Avec Sur la piste du Marsupilami, Alain Chabat confirme son talent de grand réalisateur/acteur populaire dans le plus noble sens du terme. En puisant dans les sources d’un «patrimoine» commun unanimement reconnu et apprécié, qu’il s’agisse d’Astérix et Obélix, que de la bande dessinée de Franquin, il réussit à rester fidèle aux univers et aux personnages, tout en en réactualisant les motifs à la faveur d’un humour non-sensesque et absurde dont il est dépositaire, celui des Nuls et du fameux «esprit Canal» qu’il continue de perpétuer envers et contre tout. Ces adaptations sont des réussites à plus d’un titre : elles ne se contentent pas d’animer les cases d’une bande-dessinée de façon systématique sans aucune inspiration, mais insufflent au contraire une dynamique qui respecte le matériau d’origine tout en lui injectant une dose de références à la culture populaire puisée du côté de la télévision, des séries, de la musique, du cinéma de genre.
Ceux qui ont aimé Astérix et Obélix Mission : Cléopâtre seront donc en terrain familier. C’est peut-être un des reproches qu’on pourrait formuler à l’encontre du film : systématiser une formule qui fonctionne sans réel souci de renouvellement. Mais quand la recette est bonne, à quoi bon en changer les ingrédients ?! On sent avec Sur la piste du Marsupilami que Alain Chabat s’est fait plaisir. Les spectateurs les plus attentifs retrouveront le goût de la parodie des Nuls en repérant les références disséminées dans le film, à Avatar, Mission : Impossible, Matrix ou Le silence des agneaux. Mais le réalisateur rend surtout un bel hommage au meilleur du cinéma populaire français des années 60, de De Broca à Zidi en passant par Oury, en réinventant la notion de buddy movie basé sur un duo de cinéma comique, qu’il forme avec Jamel. On sent la complicité entre ces deux-là et le film ne trouve son véritable rythme qu’à partir du moment où ils sont réunis à l’écran…
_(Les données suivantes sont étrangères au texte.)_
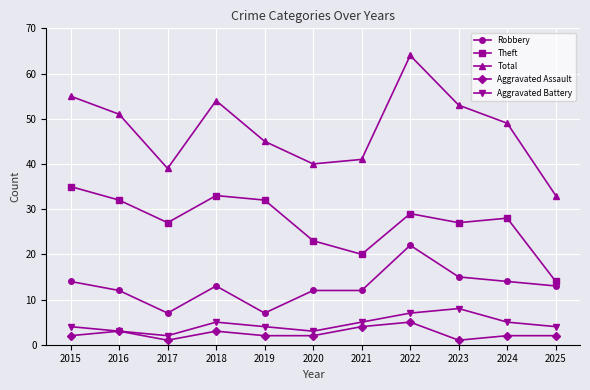

Which series has the widest spread of values?

Total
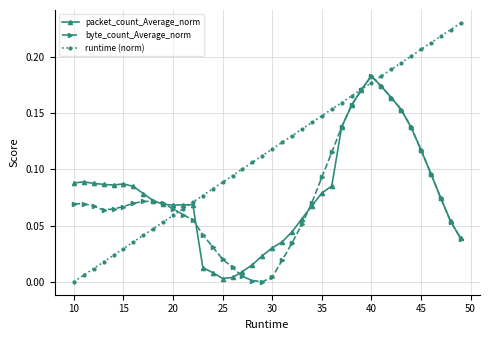

Which series has the widest spread of values?

runtime (norm)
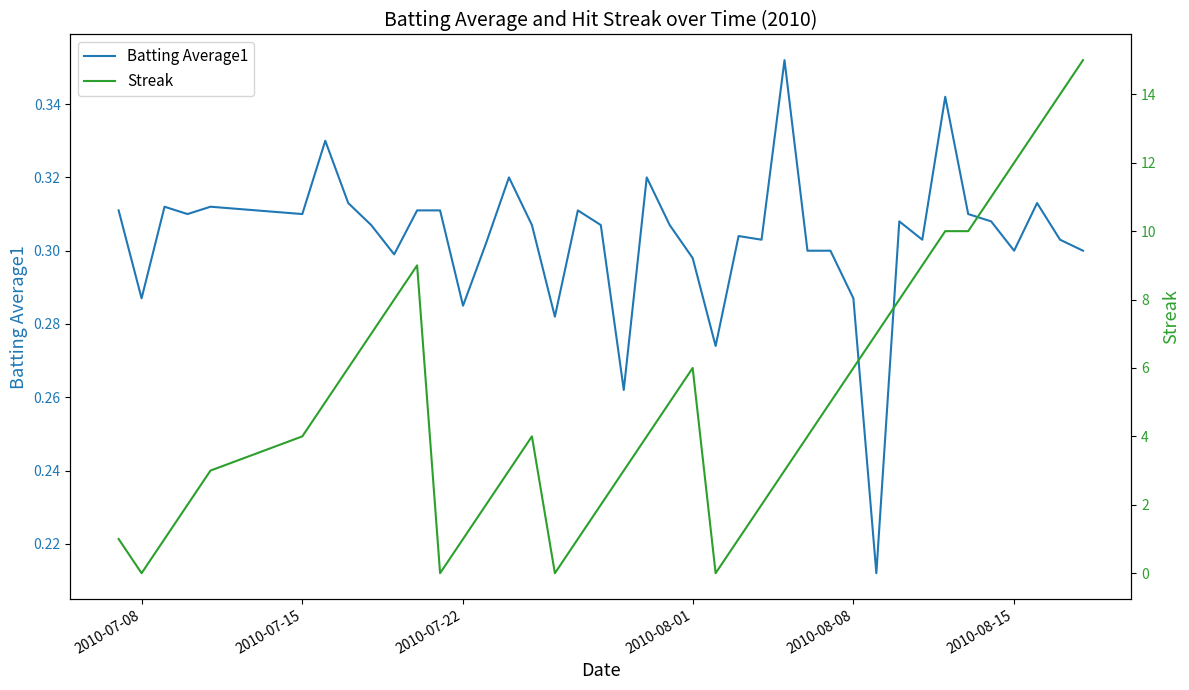

True or false: Streak and Batting Average1 cross at least once.

True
Ce qui saute aux yeux, c’est le plaisir manifeste que prend l’intégralité du casting. Patrick Timsit semble se régaler dans le rôle du Caporal et que dire de la séquence musicale d’anthologie qui met en scène Lambert Wilson en Général Pochero fan de Céline Dion ! Instantanément culte ! On retrouve d’ailleurs en plusieurs occasions le goût de Chabat pour la comédie musicale, après le James Brown de Mission : Cléopâtre. On ne peut pas en dire plus, le film faisait partie de cette catégorie dont on voudrait raconter les meilleurs moments à ceux qui ne l’ont pas vu, mais qu’on s’abstient de trop dévoiler pour réserver la surprise aux futurs spectateurs.
Quant au Marsupilami, il est techniquement réussi. La campagne de promo avait misé sur le secret en retardant le dévoilement du design de la bête. Le film en revanche ne joue pas avec les effets d’attente, c’est aussi un film pour les enfants, pas questions de différer son apparition à l’écran. Elle arrive dès le générique et elle est convaincante, aussi bien en terme de texture, de mouvement que d’interaction avec les décors et les personnages. C’est une bonne nouvelle qu’un film français puisse intégrer des effets numériques aussi accomplis, mais le plaisir que procure le film n’est pas déterminé uniquement par la réussite visuelle du marsupiale. Elle dépend surtout de la capacité de Chabat à créer un univers en terme de décor, de direction de la photographie, de caractérisation des personnages, et de soutenir un vrai rythme de comédie qui ne laisse aucun répit au spectateur. Palompeu, palombien : Sur la piste du Marsupilami est un vrai plaisir de cinéma, alors à quoi bon le bouder ?!